A narrativa não linear do musical reforça o ritmo ágil da montagem, alternando passado, presente e futuro, e alinhavada pela realidade vivida por Kafka (Sr. K interpretado por André Dias), e sua esposa Dora (Lilian Valeska), mais a menina Rita (Carol Garcia). O musical, atravessado pelo mundo ficcional das supostas cartas, dá vida à boneca Brígida (Alessandra Maestrini).
A metalinguagem é um recurso utilizado, como explica o diretor João Fonseca. “O jogo cênico proposto pela dramaturgia do Rafael é ágil e eu entendi que tínhamos que fazer uma brincadeira teatral, com os atores se arrumando em cena, se maquiando, lembrando que é um jogo, uma brincadeira. É um combinado, um faz de conta onde todos sabemos que não é real”. Na construção da mise en scène, destaca-se o trabalho de direção de movimento de Márcia Rubin, em especial para a personagem de Maestrini.
Um caso à parte é a trilha sonora, que se impõe como elemento dramatúrgico. No repertório, interpretado ao vivo e com maestria por todo o elenco, estão músicas de Caetano Veloso, Candeia, Cartola, Chico Buarque, Djavan, Lenine, Raul Seixas e Rita Lee. “Eu e o João [diretor] escolhemos canções que contribuíssem com a dramaturgia e ficassem orgânicas dentro do que a cena pede. Há ainda uma canção original, que eu e João compusemos, cantada pela menina num momento muito emocionante”, adianta Tony Lucchesi, diretor musical e arranjador.
A cenografia de Nello Marrese emoldura a passagem do tempo, seja a do fim da vida Kafka, da transformação da menina ou das viagens da boneca pelo mundo. Cubos móveis, um móbile, selos, carimbos e um fundo neutro, para valorizar o desenho de luz criado por Paulo César Medeiros, compõem a cena. Já os figurinos, assinados por João Pimenta, remetem à época dos últimos anos de vida do escritor, a década de 1920.

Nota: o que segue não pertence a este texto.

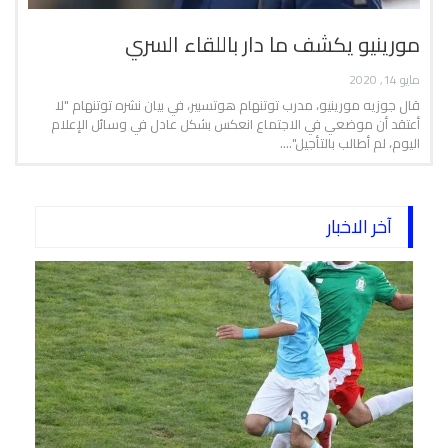
مورينيو يكشف ما دار باللقاء السري
مايو 14, 2020
قال جوزيه مورينيو، مدرب توتنهام هوتسبير، في بيان نشره توتنهام "لا
أعتقد أن موضعي في الاجتماع انعكس بشكل عادل في وسائل الإعلام
اليوم، لم أطالب بالتأجيل".…
آخر الاخبار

“Estamos sempre no fio da navalha de não infantilizar, mas também de preservar a singeleza da história. De um grande autor à beira da morte, sem forças para escrever, mas ao encontrar uma menina, e da dor daquela menina que o faz com que retome a escrita. Como a arte transforma tudo, como a arte conseguiu aliviar a dor da menina, como ele adquiriu esse último prazer na vida, encontrando energia para escrever”, analisa João Fonseca.